**Task description**
Reproduce, exactly, the lines of the material below from the line containing "framed print: present [51,162,96,199]" through the line containing "decorative pillow: present", with both end lines included and nothing else.

**Dataset records**
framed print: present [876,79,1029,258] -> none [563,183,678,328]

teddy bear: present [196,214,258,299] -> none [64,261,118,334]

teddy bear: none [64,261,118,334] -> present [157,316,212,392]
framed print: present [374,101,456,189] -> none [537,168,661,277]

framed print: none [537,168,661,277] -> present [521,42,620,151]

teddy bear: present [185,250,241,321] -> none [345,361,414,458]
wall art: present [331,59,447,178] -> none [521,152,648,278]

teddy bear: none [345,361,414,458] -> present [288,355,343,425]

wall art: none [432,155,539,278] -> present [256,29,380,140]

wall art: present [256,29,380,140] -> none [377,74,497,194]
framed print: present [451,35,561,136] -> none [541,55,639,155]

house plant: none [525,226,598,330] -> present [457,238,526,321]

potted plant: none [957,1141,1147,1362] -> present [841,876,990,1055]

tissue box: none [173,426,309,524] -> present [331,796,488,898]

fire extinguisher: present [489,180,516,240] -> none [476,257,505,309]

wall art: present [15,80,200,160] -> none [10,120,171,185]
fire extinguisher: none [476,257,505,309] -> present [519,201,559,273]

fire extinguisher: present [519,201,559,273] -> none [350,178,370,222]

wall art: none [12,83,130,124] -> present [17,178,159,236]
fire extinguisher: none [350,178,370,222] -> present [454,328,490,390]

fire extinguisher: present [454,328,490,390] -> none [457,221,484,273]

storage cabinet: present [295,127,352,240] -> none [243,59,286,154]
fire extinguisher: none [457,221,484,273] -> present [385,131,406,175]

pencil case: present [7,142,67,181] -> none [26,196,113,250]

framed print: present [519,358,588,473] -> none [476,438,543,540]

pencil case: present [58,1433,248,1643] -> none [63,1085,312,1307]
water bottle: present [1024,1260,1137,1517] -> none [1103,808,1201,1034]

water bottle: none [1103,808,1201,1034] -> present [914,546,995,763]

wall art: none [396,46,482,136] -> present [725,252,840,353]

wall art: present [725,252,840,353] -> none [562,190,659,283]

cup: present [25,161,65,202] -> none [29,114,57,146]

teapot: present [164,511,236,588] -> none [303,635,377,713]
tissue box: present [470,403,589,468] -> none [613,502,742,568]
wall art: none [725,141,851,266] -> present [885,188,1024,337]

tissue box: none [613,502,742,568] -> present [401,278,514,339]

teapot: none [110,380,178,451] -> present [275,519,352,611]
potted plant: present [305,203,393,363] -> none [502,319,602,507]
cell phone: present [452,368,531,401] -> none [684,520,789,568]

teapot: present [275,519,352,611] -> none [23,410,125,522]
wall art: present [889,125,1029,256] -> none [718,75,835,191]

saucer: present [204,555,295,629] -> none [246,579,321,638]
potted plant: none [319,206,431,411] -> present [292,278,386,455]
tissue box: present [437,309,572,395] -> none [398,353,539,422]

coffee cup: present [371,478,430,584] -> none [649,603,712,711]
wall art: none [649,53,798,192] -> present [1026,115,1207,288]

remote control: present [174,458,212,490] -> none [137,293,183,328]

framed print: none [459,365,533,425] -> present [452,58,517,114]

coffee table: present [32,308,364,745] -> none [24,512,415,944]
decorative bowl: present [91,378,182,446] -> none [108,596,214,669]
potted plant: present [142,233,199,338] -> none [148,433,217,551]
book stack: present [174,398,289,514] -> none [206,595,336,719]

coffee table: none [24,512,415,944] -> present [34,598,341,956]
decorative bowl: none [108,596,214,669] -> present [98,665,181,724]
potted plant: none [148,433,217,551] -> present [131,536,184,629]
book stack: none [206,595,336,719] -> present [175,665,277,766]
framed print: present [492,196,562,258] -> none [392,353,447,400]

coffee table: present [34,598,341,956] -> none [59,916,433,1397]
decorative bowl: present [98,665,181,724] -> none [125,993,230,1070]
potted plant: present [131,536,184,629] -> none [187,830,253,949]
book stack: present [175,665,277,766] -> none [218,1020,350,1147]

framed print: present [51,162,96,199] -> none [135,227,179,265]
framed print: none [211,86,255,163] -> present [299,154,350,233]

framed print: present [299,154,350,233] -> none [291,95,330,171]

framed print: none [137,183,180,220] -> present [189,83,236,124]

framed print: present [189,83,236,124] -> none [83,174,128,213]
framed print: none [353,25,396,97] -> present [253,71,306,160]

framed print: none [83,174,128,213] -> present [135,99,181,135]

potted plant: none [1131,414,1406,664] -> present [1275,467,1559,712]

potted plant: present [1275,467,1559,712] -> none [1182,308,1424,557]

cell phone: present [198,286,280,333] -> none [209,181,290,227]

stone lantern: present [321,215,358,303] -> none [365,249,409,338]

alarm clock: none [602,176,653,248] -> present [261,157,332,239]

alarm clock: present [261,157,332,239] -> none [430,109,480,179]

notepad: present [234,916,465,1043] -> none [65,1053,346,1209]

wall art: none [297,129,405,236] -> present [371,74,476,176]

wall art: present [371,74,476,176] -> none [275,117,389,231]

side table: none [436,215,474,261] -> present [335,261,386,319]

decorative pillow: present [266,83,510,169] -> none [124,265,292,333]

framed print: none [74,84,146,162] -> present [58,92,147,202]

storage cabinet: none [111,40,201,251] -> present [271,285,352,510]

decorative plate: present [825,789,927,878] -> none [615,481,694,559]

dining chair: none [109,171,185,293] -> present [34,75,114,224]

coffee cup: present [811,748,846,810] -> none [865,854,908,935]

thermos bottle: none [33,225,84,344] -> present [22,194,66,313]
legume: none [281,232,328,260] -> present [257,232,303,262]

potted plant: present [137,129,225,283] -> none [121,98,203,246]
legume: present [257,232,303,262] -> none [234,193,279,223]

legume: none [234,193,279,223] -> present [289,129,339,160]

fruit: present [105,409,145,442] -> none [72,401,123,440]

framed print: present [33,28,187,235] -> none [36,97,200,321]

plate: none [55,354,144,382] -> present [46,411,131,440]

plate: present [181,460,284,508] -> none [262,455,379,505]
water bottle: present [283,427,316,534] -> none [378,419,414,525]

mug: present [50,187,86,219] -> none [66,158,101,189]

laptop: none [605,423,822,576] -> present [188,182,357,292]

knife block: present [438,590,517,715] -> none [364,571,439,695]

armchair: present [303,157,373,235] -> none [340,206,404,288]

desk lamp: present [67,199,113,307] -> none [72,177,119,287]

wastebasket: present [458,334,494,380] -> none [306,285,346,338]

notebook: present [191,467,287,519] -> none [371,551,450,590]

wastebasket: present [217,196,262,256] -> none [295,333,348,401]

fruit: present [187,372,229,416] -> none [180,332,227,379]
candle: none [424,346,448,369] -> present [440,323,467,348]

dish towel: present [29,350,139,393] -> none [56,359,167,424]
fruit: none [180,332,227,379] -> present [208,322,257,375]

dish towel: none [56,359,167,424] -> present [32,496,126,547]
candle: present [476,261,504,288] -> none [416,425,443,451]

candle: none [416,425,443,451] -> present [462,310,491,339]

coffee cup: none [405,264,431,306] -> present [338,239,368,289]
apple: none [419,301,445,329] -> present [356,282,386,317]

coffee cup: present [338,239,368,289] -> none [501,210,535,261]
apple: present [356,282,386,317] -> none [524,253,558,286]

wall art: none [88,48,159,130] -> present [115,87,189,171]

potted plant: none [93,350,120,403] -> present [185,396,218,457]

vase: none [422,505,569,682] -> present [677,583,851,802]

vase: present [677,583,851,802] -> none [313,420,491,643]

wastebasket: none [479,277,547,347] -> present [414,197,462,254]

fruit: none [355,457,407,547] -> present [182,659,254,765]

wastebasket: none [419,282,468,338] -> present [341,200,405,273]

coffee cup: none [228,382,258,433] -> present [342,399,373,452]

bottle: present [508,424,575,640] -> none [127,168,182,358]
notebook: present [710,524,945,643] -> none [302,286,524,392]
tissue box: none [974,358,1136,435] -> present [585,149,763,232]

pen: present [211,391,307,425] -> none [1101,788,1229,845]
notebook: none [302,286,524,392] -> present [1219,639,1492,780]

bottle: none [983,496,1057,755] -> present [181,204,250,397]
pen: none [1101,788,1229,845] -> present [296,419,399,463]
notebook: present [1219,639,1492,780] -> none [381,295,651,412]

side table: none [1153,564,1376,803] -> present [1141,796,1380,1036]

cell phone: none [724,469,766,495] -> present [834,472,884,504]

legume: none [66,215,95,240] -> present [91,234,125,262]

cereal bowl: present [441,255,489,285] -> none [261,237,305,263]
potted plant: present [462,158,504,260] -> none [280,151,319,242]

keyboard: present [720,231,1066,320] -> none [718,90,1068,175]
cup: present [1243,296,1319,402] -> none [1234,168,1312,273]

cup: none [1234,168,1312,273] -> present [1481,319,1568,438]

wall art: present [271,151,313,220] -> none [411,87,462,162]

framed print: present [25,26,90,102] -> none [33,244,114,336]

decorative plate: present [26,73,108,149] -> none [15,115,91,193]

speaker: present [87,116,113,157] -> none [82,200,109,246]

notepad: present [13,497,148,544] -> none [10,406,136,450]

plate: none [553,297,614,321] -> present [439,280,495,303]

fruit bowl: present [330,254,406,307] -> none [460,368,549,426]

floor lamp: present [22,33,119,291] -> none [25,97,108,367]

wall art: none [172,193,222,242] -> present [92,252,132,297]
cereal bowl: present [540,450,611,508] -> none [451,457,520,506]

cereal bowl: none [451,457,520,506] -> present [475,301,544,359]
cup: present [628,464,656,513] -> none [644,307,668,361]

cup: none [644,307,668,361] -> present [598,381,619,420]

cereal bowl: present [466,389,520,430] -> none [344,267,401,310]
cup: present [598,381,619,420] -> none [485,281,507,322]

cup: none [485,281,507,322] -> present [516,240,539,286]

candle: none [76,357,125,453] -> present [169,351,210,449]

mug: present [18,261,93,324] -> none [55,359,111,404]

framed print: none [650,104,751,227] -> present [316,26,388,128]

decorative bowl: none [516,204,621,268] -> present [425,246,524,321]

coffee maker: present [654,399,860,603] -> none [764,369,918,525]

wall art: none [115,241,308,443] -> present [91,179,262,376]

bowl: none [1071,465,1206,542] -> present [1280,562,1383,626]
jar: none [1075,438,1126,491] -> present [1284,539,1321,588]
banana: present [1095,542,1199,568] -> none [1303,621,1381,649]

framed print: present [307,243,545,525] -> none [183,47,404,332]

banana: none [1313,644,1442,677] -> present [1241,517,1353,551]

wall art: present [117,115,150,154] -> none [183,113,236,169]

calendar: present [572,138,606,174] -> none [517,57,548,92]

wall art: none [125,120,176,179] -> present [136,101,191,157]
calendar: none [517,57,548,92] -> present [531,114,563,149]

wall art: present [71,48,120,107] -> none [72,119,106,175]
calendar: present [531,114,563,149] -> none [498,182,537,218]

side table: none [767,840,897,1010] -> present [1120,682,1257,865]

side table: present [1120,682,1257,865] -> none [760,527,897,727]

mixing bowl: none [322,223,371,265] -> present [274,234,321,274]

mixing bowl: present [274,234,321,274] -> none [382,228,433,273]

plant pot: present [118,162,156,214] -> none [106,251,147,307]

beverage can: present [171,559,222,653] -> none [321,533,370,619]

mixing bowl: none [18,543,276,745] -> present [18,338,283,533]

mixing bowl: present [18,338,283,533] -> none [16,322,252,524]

**Response**
framed print: present [51,162,96,199] -> none [135,227,179,265]
framed print: none [211,86,255,163] -> present [299,154,350,233]

framed print: present [299,154,350,233] -> none [291,95,330,171]

framed print: none [137,183,180,220] -> present [189,83,236,124]

framed print: present [189,83,236,124] -> none [83,174,128,213]
framed print: none [353,25,396,97] -> present [253,71,306,160]

framed print: none [83,174,128,213] -> present [135,99,181,135]

potted plant: none [1131,414,1406,664] -> present [1275,467,1559,712]

potted plant: present [1275,467,1559,712] -> none [1182,308,1424,557]

cell phone: present [198,286,280,333] -> none [209,181,290,227]

stone lantern: present [321,215,358,303] -> none [365,249,409,338]

alarm clock: none [602,176,653,248] -> present [261,157,332,239]

alarm clock: present [261,157,332,239] -> none [430,109,480,179]

notepad: present [234,916,465,1043] -> none [65,1053,346,1209]

wall art: none [297,129,405,236] -> present [371,74,476,176]

wall art: present [371,74,476,176] -> none [275,117,389,231]

side table: none [436,215,474,261] -> present [335,261,386,319]

decorative pillow: present [266,83,510,169] -> none [124,265,292,333]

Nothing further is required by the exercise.